Each step costs more than the one before it (in time, tooling, and intrusiveness), but each step also narrows the battlefield for the next. Skip the early steps and jump straight to a flame graph, and you'll get lost in a 50-function program; skip Roofline and jump straight to SIMD, and you might optimize the wrong direction. This coarse-to-fine discipline is the precondition for ch04's optimize-by-bottleneck-site to prescribe the right medicine.

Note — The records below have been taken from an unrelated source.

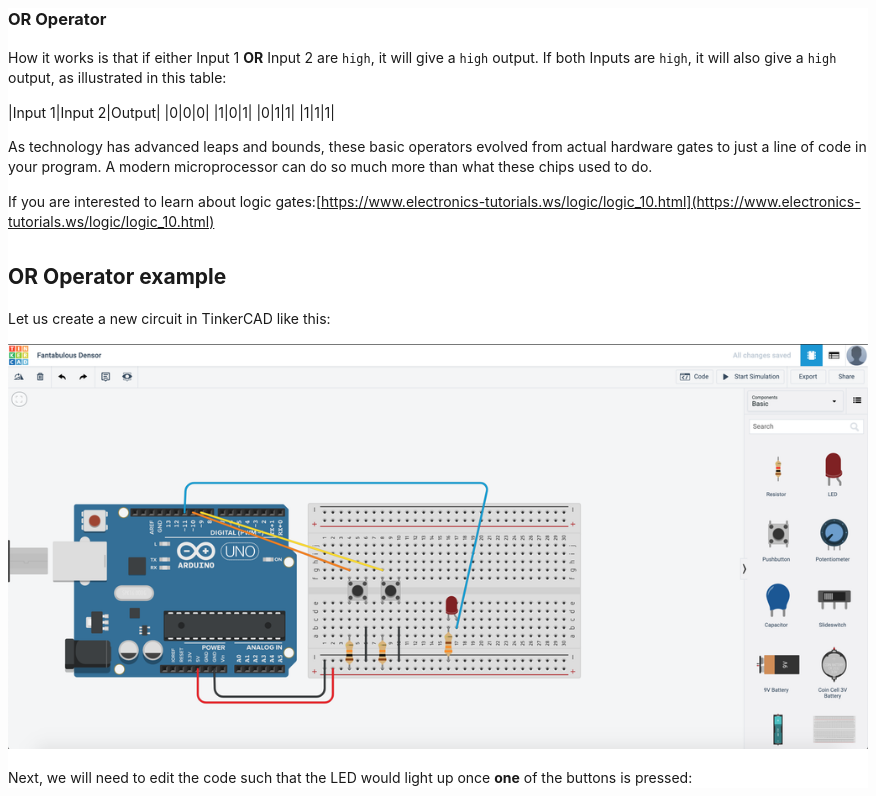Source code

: ### OR Operator

How it works is that if either Input 1 **OR** Input 2 are `high`, it will give a `high` output. If both Inputs are `high`, it will also give a `high` output, as illustrated in this table:

|Input 1|Input 2|Output|
|0|0|0|
|1|0|1|
|0|1|1|
|1|1|1|

As technology has advanced leaps and bounds, these basic operators evolved from actual hardware gates to just a line of code in your program. A modern microprocessor can do so much more than what these chips used to do.

If you are interested to learn about logic gates:[https://www.electronics-tutorials.ws/logic/logic_10.html](https://www.electronics-tutorials.ws/logic/logic_10.html)

## OR Operator example

Let us create a new circuit in TinkerCAD like this:

![arduinoButton16](assets/arduinoButton16.png)

Next, we will need to edit the code such that the LED would light up once **one** of the buttons is pressed:
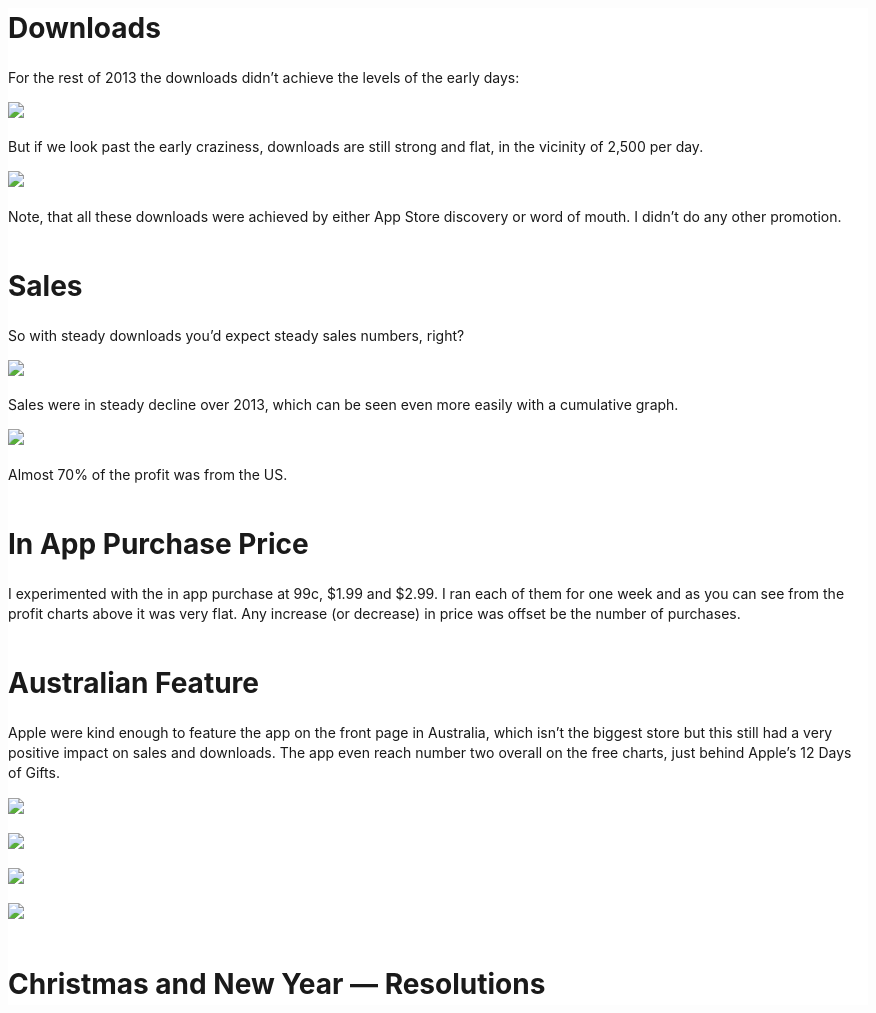 # Downloads

For the rest of 2013 the downloads didn’t achieve the levels of the early days:

![](https://miro.medium.com/v2/resize:fit:700/0*XZM_8t3z_JerHFdz.png)

But if we look past the early craziness, downloads are still strong and flat, in the vicinity of 2,500 per day.

![](https://miro.medium.com/v2/resize:fit:700/0*DjroSEzRzq6V54Qi.png)

Note, that all these downloads were achieved by either App Store discovery or word of mouth. I didn’t do any other promotion.

# Sales

So with steady downloads you’d expect steady sales numbers, right?

![](https://miro.medium.com/v2/resize:fit:700/0*RxX6-WreuBUQE3T6.png)

Sales were in steady decline over 2013, which can be seen even more easily with a cumulative graph.

![](https://miro.medium.com/v2/resize:fit:700/0*ZNpoxKomBhQ0SuHh.png)

Almost 70% of the profit was from the US.

# In App Purchase Price

I experimented with the in app purchase at 99c, $1.99 and $2.99. I ran each of them for one week and as you can see from the profit charts above it was very flat. Any increase (or decrease) in price was offset be the number of purchases.

# Australian Feature

Apple were kind enough to feature the app on the front page in Australia, which isn’t the biggest store but this still had a very positive impact on sales and downloads. The app even reach number two overall on the free charts, just behind Apple’s 12 Days of Gifts.

![](https://miro.medium.com/v2/resize:fit:250/0*47U0z5Se1qZyV0PQ.PNG)

![](https://miro.medium.com/v2/resize:fit:250/0*3Ap8pL1y6Vj9Sfpg.PNG)

![](https://miro.medium.com/v2/resize:fit:700/0*9XktFo5ZB20GGXg8.png)

![](https://miro.medium.com/v2/resize:fit:700/0*7JWyBu_2SUM7pv1J.png)

# Christmas and New Year — Resolutions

With this article, ch03's attribution methodology is done. From the next article on, we officially enter ch04, tuning by bottleneck site, walking each of the four buckets — Backend Memory / Backend Core / Bad Speculation / Frontend — through how to treat it.
References
- ch03-01 The USE method and the Roofline model (this volume)
- ch03-02 TMAM's four buckets and hardware sampling (this volume)
- ch03-03 Flame graphs, the perf workflow, and COZ / eBPF (this volume)
- Bakhvalov, Performance Analysis and Tuning on Modern CPUs — full case walkthroughs in ch6–11 (TMAM/CPU features/Cache/Memory/Core/Frontend/multithreading; the book has 11 chapters total).
- ch02-01 Memory hierarchy and the latency ladder (this volume; the source for the memory-mountain measurements of throughput when the working set crosses the L3 boundary).